COMPRUEBA TU COMPRENSIÓN ▸
**1.** En la nota sobre el nieto 130, ¿en qué localidad vive Javier Matías Darroux Mijalchuk?
**2.** Prosigue la nota sobre el nieto 130 a partir de su última oración.

FRAGMENTO PROPORCIONADO ▸
^^^^
“Podrían haberme dejado con mi familia biológica y no lo hicieron”

Días después del anuncio de la restitución de su identidad, Javier Matías Darroux Mijalchuk, el nieto 130, cuenta su historia y los tres años que pasaron entre que supo quiénes eran sus padres y que se hizo público. Su historia tiene muchas incógnitas sin resolver. No fue apropiado: una mujer dijo haberlo encontrado en la calle y terminó siendo adoptado en forma legal.

 miércoles, 26-junio-2019

Javier Matías, el nieto 130, abraza a Estela de Carlotto el día de la conferencia de prensa.


“Ya estoy en casa. Ahora podemos hablar tranquilos”. Con ese mensaje, Javier Matías Darroux Mijalchuk indica puso sus pies en Capilla del Monte –donde vive- y que el torbellino en el que se convirtió su vida tras el anuncio de su restitución de identidad con el número de nieto 130, ya se calmó un poco. “Fueron días muy intensos y con una repercusión mucho mayor a la que esperaba”, relata el hombre, que conoce desde hace tres años que es hijo de desaparecidos.

“La intención de dar a conocer la historia de mis viejos y mía era como un llamado a la población a ver si alguien que los haya conocido se puede acercar y aportar datos porque desde la justicia no hay una resolución”, cuenta Javier. Hasta ahora, si bien no hay nada confirmado, se acercaron personas que fueron compañeros y compañeras de militancia de sus padres y hasta una excompañera de la facultad de la madre para brindar información.
^^^^
MATERIAL DE CONSULTA ▸
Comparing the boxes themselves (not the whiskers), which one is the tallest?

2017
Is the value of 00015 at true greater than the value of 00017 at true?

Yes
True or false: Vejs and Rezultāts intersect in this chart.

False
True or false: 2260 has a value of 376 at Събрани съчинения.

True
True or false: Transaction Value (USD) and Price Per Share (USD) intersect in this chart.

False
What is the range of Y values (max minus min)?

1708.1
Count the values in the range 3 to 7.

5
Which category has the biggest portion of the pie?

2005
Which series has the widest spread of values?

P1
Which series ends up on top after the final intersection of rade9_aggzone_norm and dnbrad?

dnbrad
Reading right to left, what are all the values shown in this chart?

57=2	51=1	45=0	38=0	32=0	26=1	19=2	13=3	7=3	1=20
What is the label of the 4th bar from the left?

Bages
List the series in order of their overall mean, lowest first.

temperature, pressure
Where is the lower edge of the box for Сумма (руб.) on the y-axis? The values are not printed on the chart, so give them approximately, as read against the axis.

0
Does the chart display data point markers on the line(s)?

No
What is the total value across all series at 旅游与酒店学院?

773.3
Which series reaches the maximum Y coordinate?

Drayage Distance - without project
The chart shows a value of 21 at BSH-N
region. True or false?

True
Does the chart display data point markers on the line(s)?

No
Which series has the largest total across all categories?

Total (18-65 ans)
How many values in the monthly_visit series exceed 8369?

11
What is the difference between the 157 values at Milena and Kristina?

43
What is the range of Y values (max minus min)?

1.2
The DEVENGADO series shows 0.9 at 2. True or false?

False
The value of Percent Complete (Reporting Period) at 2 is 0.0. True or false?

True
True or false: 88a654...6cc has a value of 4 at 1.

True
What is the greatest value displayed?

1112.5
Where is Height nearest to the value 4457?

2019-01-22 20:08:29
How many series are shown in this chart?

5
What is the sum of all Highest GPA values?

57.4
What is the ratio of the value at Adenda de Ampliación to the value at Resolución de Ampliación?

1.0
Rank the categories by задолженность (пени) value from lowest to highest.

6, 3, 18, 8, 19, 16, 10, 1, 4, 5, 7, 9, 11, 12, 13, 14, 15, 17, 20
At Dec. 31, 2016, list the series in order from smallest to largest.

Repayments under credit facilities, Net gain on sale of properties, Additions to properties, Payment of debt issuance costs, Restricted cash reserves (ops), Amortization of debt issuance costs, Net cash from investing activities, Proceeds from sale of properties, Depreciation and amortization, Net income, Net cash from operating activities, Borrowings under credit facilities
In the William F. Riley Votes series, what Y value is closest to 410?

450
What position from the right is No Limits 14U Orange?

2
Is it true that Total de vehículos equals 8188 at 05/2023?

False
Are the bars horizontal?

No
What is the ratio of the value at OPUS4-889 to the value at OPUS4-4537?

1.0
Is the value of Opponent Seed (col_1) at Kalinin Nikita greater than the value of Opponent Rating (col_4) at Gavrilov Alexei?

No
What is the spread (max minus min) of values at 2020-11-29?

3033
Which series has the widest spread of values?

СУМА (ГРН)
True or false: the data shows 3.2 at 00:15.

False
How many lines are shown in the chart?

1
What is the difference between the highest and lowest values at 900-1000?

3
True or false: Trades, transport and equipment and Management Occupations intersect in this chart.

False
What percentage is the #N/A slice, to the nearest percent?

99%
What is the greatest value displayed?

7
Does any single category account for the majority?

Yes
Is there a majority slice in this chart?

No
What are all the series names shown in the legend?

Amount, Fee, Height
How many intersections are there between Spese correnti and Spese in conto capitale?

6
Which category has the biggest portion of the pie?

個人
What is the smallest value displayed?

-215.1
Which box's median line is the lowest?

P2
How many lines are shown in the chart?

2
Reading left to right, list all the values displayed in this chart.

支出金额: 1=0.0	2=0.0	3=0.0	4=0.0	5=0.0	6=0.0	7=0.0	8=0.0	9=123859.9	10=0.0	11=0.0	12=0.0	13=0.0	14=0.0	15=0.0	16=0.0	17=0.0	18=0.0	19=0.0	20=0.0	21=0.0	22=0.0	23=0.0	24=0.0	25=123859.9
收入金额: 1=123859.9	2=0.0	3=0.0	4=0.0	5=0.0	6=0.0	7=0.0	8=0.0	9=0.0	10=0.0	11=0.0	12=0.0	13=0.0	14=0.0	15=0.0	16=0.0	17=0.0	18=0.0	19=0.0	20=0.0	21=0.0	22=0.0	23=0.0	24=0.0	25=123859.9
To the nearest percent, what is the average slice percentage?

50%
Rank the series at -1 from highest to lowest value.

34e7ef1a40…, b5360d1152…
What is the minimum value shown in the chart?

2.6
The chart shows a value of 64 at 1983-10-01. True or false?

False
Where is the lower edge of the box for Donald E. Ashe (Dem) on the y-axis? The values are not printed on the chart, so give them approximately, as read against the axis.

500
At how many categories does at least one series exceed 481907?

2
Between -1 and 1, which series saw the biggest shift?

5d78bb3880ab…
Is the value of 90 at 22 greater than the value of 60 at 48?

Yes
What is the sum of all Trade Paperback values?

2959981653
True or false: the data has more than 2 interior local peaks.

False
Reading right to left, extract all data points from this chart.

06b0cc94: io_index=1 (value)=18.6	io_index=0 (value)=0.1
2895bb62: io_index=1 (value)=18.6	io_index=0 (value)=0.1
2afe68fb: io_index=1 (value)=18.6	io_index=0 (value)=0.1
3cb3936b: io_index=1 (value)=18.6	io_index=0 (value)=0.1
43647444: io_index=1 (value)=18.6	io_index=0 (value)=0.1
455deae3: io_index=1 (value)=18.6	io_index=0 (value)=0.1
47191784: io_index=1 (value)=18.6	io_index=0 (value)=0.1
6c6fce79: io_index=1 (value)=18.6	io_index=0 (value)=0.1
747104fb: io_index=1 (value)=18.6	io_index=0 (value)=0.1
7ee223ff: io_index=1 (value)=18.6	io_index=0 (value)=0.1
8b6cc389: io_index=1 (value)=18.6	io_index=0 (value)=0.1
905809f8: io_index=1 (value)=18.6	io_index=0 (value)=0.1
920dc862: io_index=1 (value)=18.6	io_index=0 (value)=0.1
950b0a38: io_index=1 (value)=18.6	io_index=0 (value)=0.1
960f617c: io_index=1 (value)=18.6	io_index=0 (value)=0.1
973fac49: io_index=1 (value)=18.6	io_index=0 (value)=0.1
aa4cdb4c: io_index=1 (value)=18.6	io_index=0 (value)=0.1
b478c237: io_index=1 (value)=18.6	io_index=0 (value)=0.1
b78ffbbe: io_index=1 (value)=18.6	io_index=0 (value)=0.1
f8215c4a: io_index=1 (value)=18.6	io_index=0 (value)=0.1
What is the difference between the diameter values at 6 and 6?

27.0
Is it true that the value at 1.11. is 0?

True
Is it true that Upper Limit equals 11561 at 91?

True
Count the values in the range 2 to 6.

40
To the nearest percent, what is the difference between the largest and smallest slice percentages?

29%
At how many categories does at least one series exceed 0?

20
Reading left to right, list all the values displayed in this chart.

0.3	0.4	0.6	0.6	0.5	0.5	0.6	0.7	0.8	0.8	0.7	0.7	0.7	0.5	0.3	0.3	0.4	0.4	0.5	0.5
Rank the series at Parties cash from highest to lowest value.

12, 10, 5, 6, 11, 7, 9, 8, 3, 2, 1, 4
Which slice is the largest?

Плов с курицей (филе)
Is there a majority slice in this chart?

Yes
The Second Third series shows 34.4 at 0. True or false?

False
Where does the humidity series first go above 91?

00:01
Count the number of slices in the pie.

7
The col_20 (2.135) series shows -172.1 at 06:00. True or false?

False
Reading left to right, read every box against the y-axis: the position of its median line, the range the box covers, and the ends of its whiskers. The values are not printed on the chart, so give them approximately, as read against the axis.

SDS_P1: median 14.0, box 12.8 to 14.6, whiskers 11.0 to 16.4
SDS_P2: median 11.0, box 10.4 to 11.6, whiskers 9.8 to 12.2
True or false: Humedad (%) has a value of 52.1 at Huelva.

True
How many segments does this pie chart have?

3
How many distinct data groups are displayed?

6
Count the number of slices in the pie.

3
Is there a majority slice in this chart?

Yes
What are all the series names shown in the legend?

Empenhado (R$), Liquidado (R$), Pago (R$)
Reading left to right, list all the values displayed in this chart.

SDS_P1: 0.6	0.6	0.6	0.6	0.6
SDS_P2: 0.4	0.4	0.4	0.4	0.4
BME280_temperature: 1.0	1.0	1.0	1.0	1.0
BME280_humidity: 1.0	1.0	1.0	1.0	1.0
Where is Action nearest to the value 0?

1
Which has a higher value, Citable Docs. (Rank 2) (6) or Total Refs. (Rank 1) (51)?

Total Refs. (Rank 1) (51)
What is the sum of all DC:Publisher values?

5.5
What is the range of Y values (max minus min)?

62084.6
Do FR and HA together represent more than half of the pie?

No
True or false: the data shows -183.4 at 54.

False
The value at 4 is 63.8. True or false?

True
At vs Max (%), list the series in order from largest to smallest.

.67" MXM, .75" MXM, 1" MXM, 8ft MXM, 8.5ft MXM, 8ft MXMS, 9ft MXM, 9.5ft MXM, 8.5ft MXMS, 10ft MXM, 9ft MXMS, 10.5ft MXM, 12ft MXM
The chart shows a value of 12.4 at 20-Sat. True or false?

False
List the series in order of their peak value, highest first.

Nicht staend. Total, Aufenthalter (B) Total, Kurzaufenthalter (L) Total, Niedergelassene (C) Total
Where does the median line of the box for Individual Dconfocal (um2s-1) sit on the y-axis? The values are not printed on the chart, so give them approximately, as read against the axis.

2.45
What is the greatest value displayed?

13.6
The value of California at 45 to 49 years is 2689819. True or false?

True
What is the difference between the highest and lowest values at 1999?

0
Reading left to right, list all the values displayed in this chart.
^^^^
RESPUESTAS NUMERADAS ▸
**1.** En Capilla del Monte.

**2.**
La conferencia de prensa anunciando la recuperación de su identidad se hizo esperar tres años. Tres años en los que Javier Matías –así lo llama su tío Roberto, hermano de su madre- sabía quiénes eran sus padres pero no podía hacerlo público: “Se demoró por la falta de certezas o evidencias concretas que requiere la Justicia. Mi tío hizo la denuncia por desaparición con presunción de fallecimiento y recién se presentó en el ‘99 en Conadep. Por eso la carátula de la causa no es desaparición forzosa”. Sin embargo, ya está confirmado que todas las características coinciden con las formas de secuestro y desaparición del terrorismo de Estado.

Lo que Javier Matías sabe de los días en que fue secuestrado –su mamá no lo parió estando detenida- es que, con su padre preso, él y la madre iban a encontrarse con compañeros de militancia que los iban a sacar del país. “A mí me encontraron en la calle un 27 de diciembre. Cuando me reencontré con mi tío, me dijo que el 26 de diciembre él nos llevó a mí y a mi mamá a ese encuentro programado con amigos de mi viejo que nos iban a sacar del país, cosa que evidentemente no llego a suceder”, detalla.

Una mujer llegó con Javier Matías en brazos a una comisaría de Núñez y dijo haberlo encontrado en la calle. Luego lo llevaron al Hospital de Niños y finalmente a la Casa Cuna, donde se completó el proceso de adopción legal por el que terminó con su familia de crianza. “A mí no me apropiaron. Me podrían haber dejado con mi familia biológica y no lo hicieron”, dice. Y se enoja. Y mastica bronca y dolor.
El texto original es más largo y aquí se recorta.